Lost & Found has announced the release of its latest charitable initiative under the Give a F**k umbrella called ONE. This is a cigar being done with the participation of Protocol Cigars where 100% of the proceeds from the sale of the product will go to Tunnels To Towers Foundation.

It’s the first project that Protocol Cigars has been involved with outside the La Zona factory.

“In the continued wake of 911 and it’s impact on first responders and their families, we wanted to do something to benefit those who sacrificed and selflessly put their lives on the line to save New Yorkers during the 911 attacks. We worked closely with Protocol Cigars to find the right foundation and also to help Carry the marketing message forward,” commented Robert Caldwell in a press release.

Juan Cancel of Protocol Cigars added, “It is a pleasure and an honor to be involved with this project. Being a first responder during 9/11 and seeing firsthand how bad things were, it is great to be involved with this cigar. It’s a great feeling as a first responder to have people do these kinds of things. It’s nice to feel appreciate for putting our lives on the line and paying homage to those that gave the ultimate sacrifice. We thankful to the Caldwell Cigars and Lost&Found for including us in this project!”

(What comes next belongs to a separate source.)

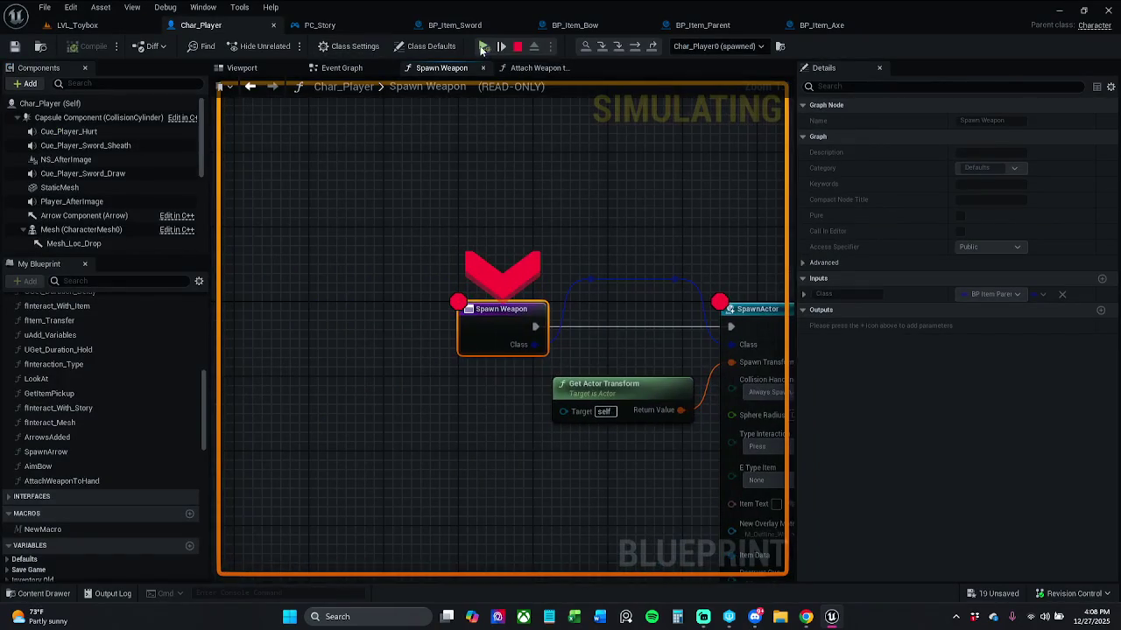
{"action": "left_click", "coordinate": [483, 50]}
{"action": "key", "text": "w"}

The ONE cigar is a 50 x 5 Robusto. It features an all-Dominican blend highlighted by a Dominican Habano wrapper. The cigars are sold in ten-count bundles with a total of 600 bundles being made available. Pricing is set at $11.00 per cigar.

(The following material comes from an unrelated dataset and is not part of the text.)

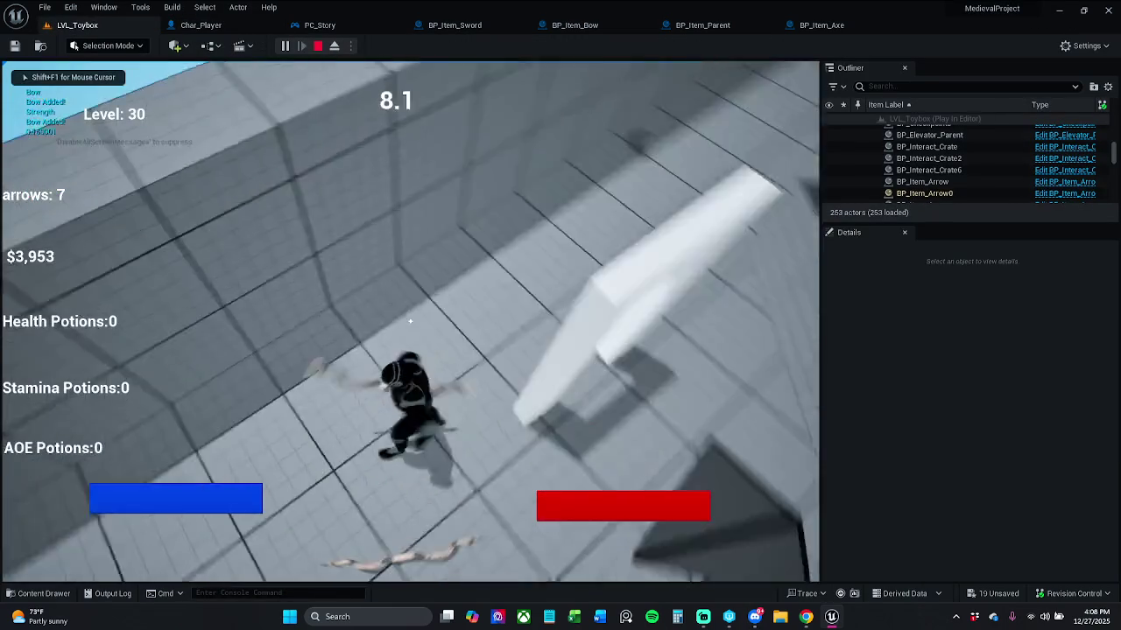
{"action": "key", "text": "w"}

Lost & Found is a company founded by Robert Caldwell, Tony Bellatto, and Jaclyn Sears. The company typically buys up releases from factories, gives it new packaging, and then makes them available for consumers. Give a F**k is a new initiative launched by Lost & Found in 2020 where the company will donate a percentage of profits to charitable causes. ONE represents the third cause Lost & Found is getting behind for 2020. Earlier this year, Lost & Found released No Free Lunch to raise funds for homeless hunger. This was followed up by a series of cigars to raise funds for inner city education.